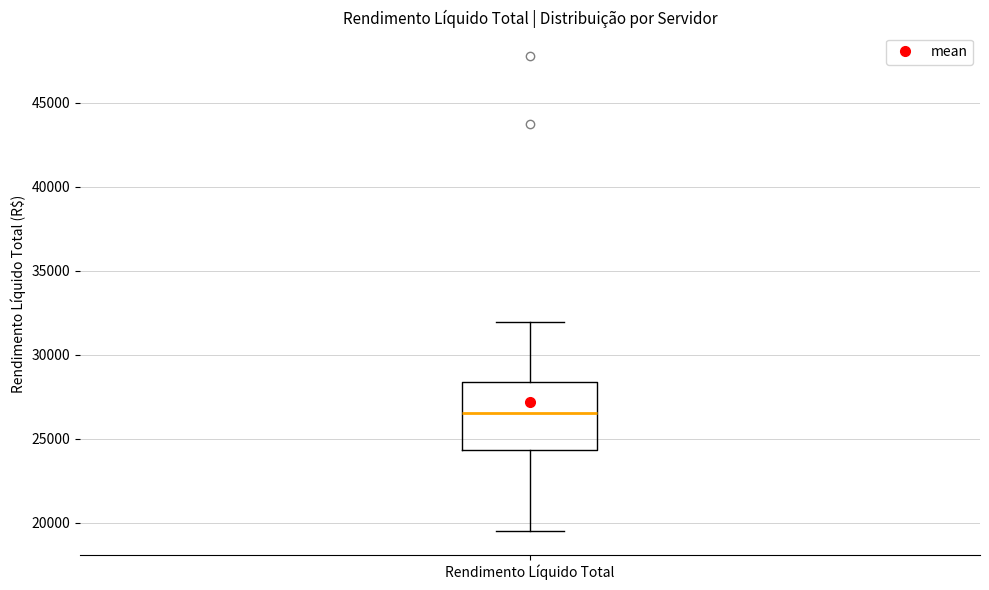

Where does the median line of the box for Rendimento Líquido Total sit on the y-axis? The values are not printed on the chart, so give them approximately, as read against the axis.

26500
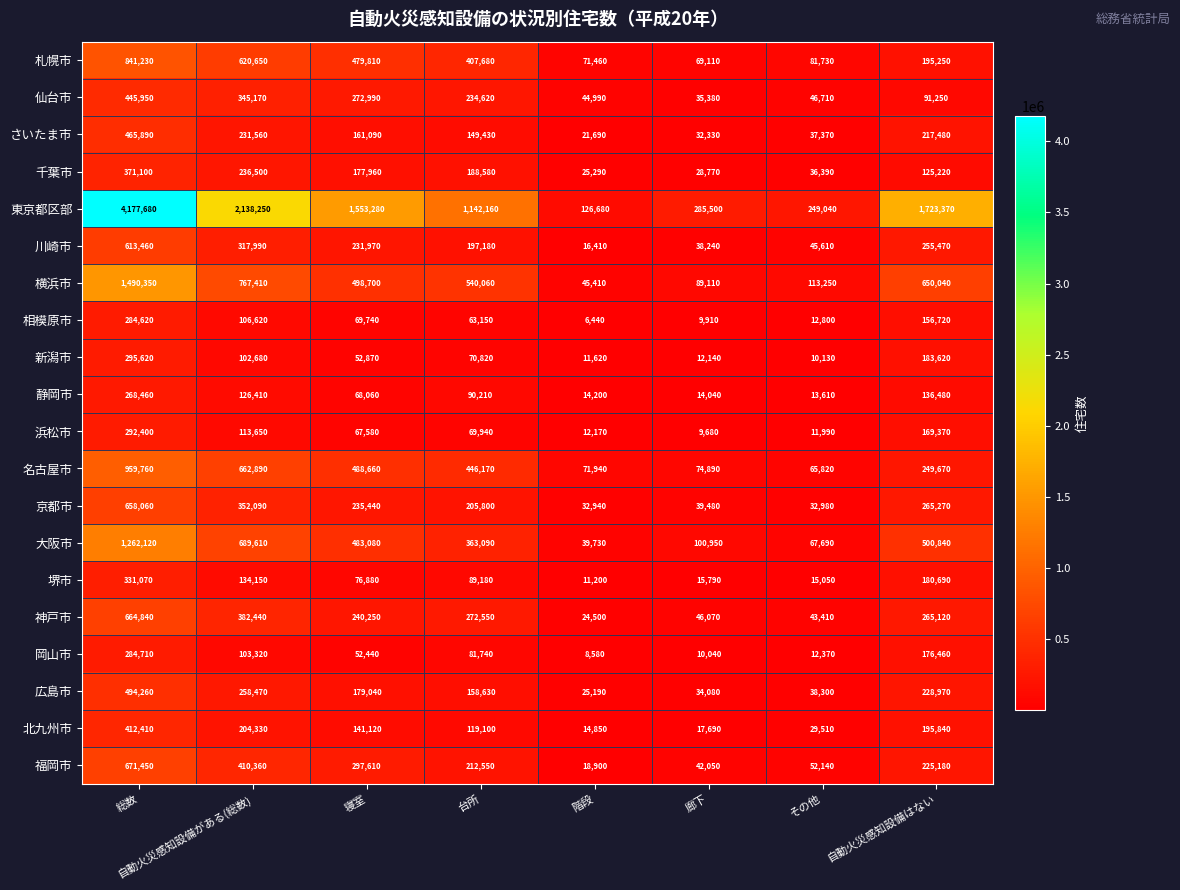

What is the spread (max minus min) of values at 階段?

120240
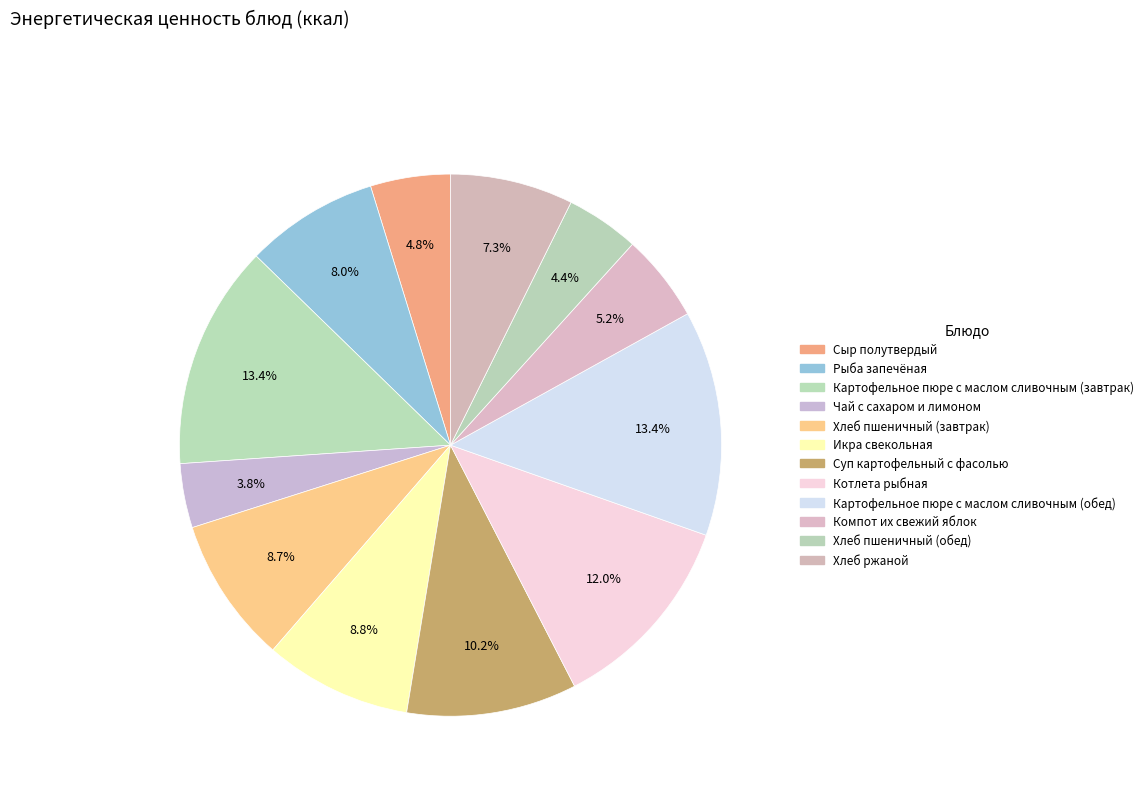

How many slices are in this pie chart?

12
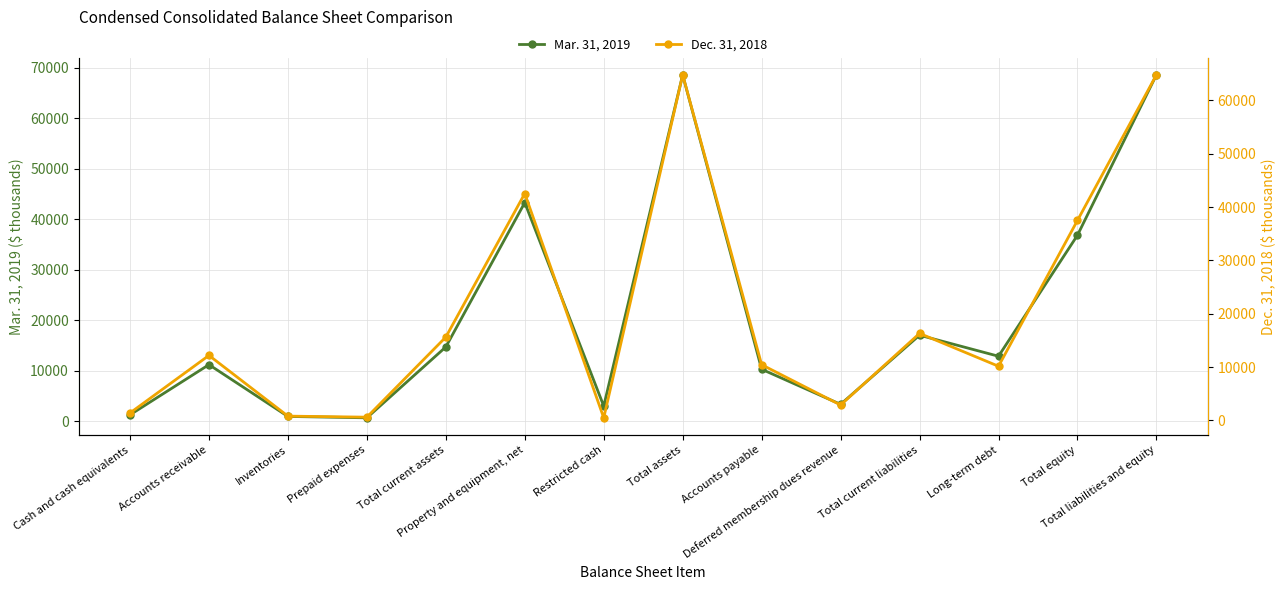

Reading left to right, extract all data points from this chart.

Mar. 31, 2019: Cash and cash equivalents=1237	Accounts receivable=11185	Inventories=919	Prepaid expenses=646	Total current assets=14698	Property and equipment, net=43311	Restricted cash=2976	Total assets=68634	Accounts payable=10274	Deferred membership dues revenue=3316	Total current liabilities=17026	Long-term debt=12853	Total equity=36841	Total liabilities and equity=68634
Dec. 31, 2018: Cash and cash equivalents=1406	Accounts receivable=12197	Inventories=820	Prepaid expenses=622	Total current assets=15630	Property and equipment, net=42534	Restricted cash=502	Total assets=64769	Accounts payable=10454	Deferred membership dues revenue=2899	Total current liabilities=16321	Long-term debt=10167	Total equity=37493	Total liabilities and equity=64769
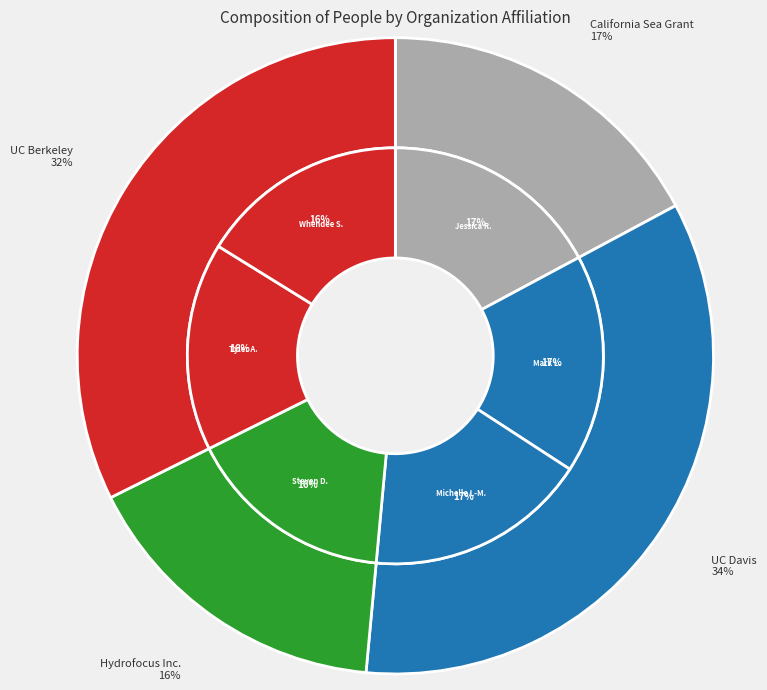

Rank the categories by value from highest to lowest.

Michelle Leinderfelder-Miles, Jessica Rudnick, Mark Lubell, Steven Deverel, Whendee Silver, Tyler Anthony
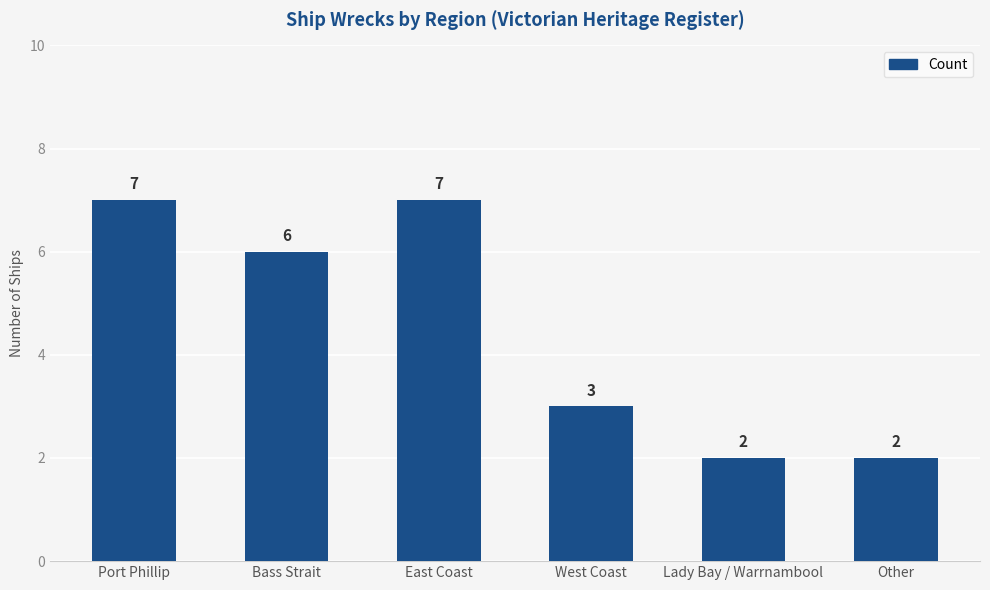

Between West Coast and Bass Strait, which is larger?

Bass Strait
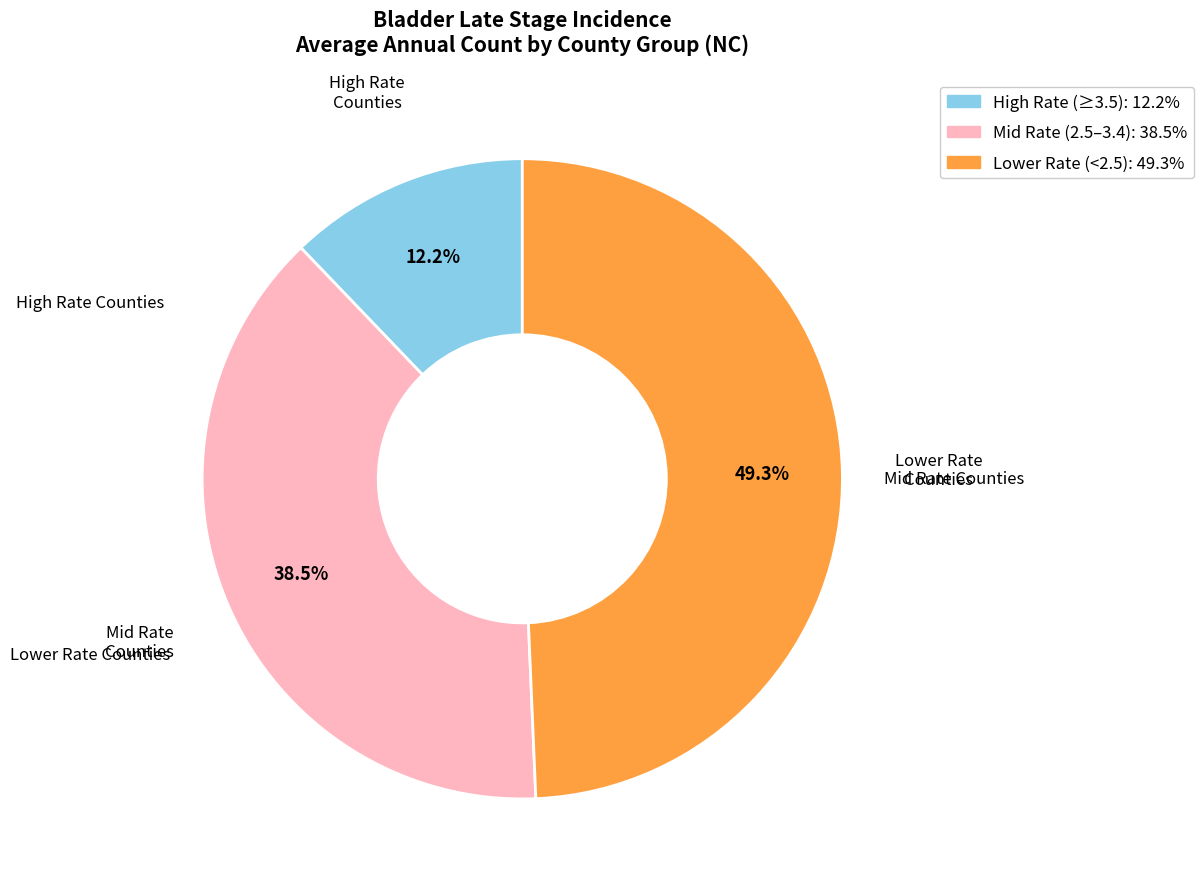

Is there any slice that represents more than half of the pie?

No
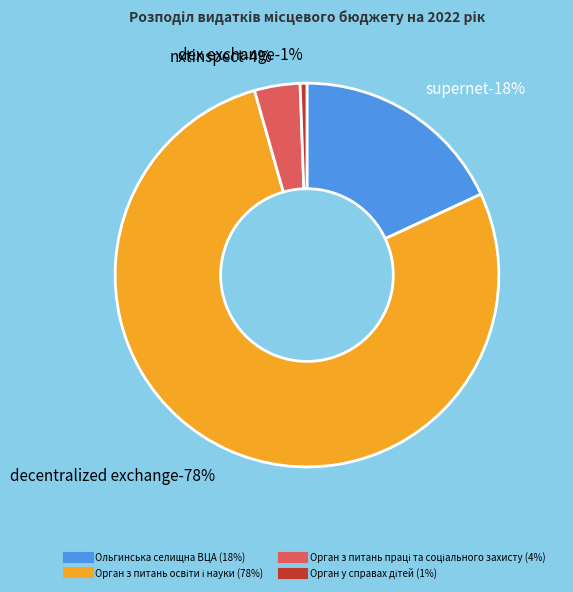

Rank the categories by value from lowest to highest.

Орган у справах дітей, Орган з питань праці та соціального захисту, Ольгинська селищна ВЦА, Орган з питань освіти і науки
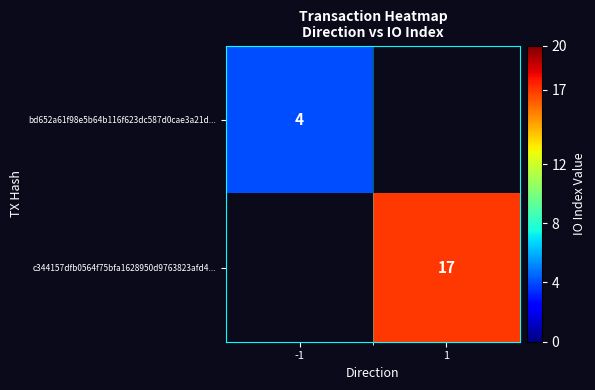

Is it true that bd652a61f98e5b64b116f623dc587d0cae3a21d... equals 4 at -1?

True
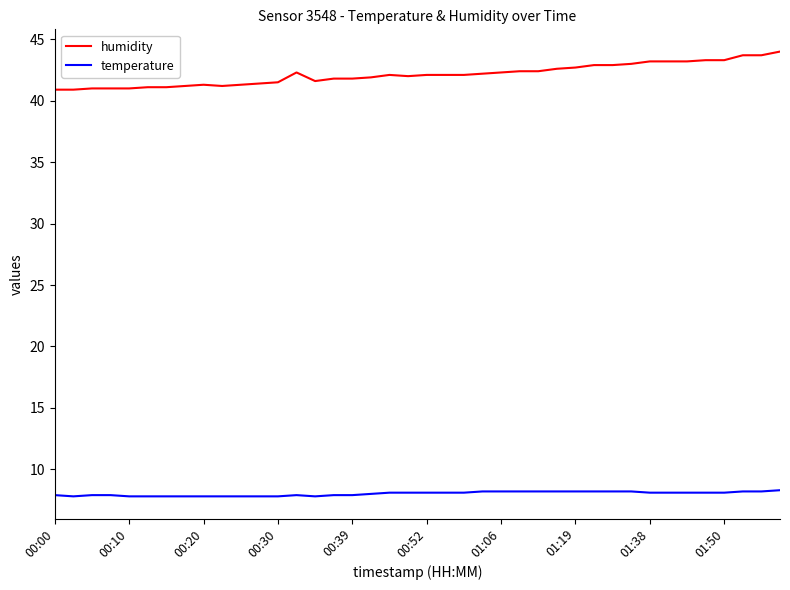

What is the highest value of the humidity series?

44.0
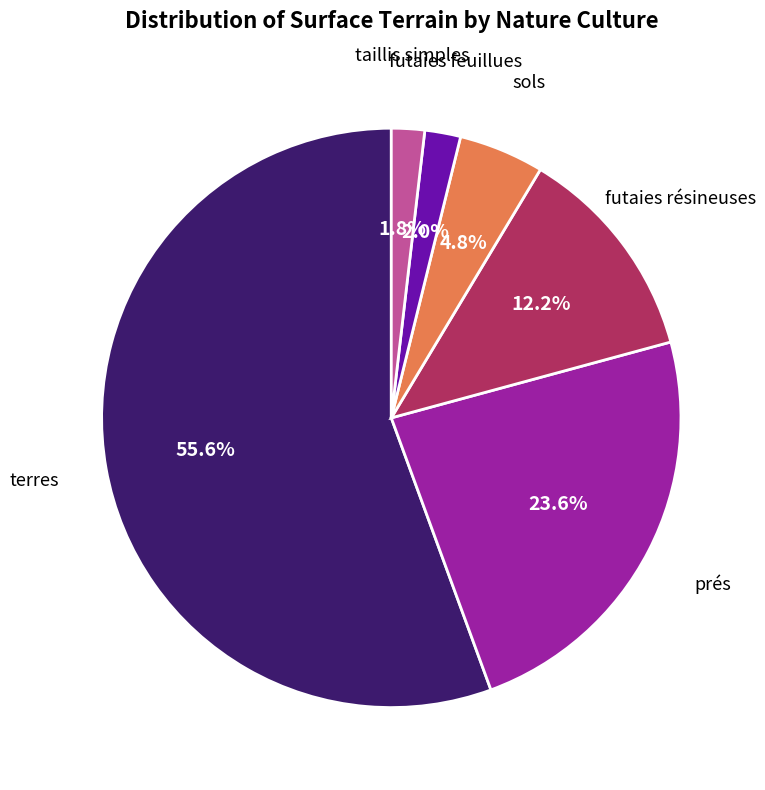

Between sols and terres, which is larger?

terres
--------
▶ _Brief_
Please copy all of the items above word for word, leaving out the pictures.

▶ _Task response_
Where does the median line of the box for Rendimento Líquido Total sit on the y-axis? The values are not printed on the chart, so give them approximately, as read against the axis.

26500

What is the spread (max minus min) of values at 階段?

120240

How many slices are in this pie chart?

12

Reading left to right, extract all data points from this chart.

Mar. 31, 2019: Cash and cash equivalents=1237	Accounts receivable=11185	Inventories=919	Prepaid expenses=646	Total current assets=14698	Property and equipment, net=43311	Restricted cash=2976	Total assets=68634	Accounts payable=10274	Deferred membership dues revenue=3316	Total current liabilities=17026	Long-term debt=12853	Total equity=36841	Total liabilities and equity=68634
Dec. 31, 2018: Cash and cash equivalents=1406	Accounts receivable=12197	Inventories=820	Prepaid expenses=622	Total current assets=15630	Property and equipment, net=42534	Restricted cash=502	Total assets=64769	Accounts payable=10454	Deferred membership dues revenue=2899	Total current liabilities=16321	Long-term debt=10167	Total equity=37493	Total liabilities and equity=64769

Rank the categories by value from highest to lowest.

Michelle Leinderfelder-Miles, Jessica Rudnick, Mark Lubell, Steven Deverel, Whendee Silver, Tyler Anthony

Between West Coast and Bass Strait, which is larger?

Bass Strait

Is there any slice that represents more than half of the pie?

No

Rank the categories by value from lowest to highest.

Орган у справах дітей, Орган з питань праці та соціального захисту, Ольгинська селищна ВЦА, Орган з питань освіти і науки

Is it true that bd652a61f98e5b64b116f623dc587d0cae3a21d... equals 4 at -1?

True

What is the highest value of the humidity series?

44.0

Between sols and terres, which is larger?

terres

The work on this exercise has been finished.